| EXERCISE AIM |
Report each line of the data below in which "elbow" appears.

====

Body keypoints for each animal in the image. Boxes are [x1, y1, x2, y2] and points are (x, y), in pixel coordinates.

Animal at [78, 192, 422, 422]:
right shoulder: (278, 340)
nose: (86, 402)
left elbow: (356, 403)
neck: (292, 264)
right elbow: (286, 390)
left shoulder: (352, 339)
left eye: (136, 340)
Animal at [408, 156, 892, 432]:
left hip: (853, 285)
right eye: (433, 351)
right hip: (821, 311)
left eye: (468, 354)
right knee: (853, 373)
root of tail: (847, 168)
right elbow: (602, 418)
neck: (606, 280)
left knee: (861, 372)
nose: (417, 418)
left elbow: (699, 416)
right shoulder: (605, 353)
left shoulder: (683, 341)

====

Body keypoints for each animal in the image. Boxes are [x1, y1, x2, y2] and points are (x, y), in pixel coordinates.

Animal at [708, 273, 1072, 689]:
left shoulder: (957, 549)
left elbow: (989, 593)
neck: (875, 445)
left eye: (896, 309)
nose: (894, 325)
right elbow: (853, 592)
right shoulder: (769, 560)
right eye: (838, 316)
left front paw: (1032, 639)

====

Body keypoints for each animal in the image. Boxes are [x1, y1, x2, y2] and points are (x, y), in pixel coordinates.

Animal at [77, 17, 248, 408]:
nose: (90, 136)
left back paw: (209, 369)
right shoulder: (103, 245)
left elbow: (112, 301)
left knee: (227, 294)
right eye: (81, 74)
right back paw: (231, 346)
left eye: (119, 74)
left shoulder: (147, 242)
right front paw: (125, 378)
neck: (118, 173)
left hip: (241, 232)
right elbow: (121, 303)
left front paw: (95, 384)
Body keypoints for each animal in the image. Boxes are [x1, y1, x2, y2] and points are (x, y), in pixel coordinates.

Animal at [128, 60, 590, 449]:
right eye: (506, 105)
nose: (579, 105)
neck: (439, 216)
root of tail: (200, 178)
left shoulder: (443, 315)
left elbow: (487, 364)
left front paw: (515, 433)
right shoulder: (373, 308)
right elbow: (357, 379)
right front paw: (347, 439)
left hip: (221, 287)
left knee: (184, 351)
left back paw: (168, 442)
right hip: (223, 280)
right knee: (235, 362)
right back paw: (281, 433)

====

| EXERCISE RESULT |
left elbow: (356, 403)
right elbow: (286, 390)
right elbow: (602, 418)
left elbow: (699, 416)
left elbow: (989, 593)
right elbow: (853, 592)
left elbow: (112, 301)
right elbow: (121, 303)
left elbow: (487, 364)
right elbow: (357, 379)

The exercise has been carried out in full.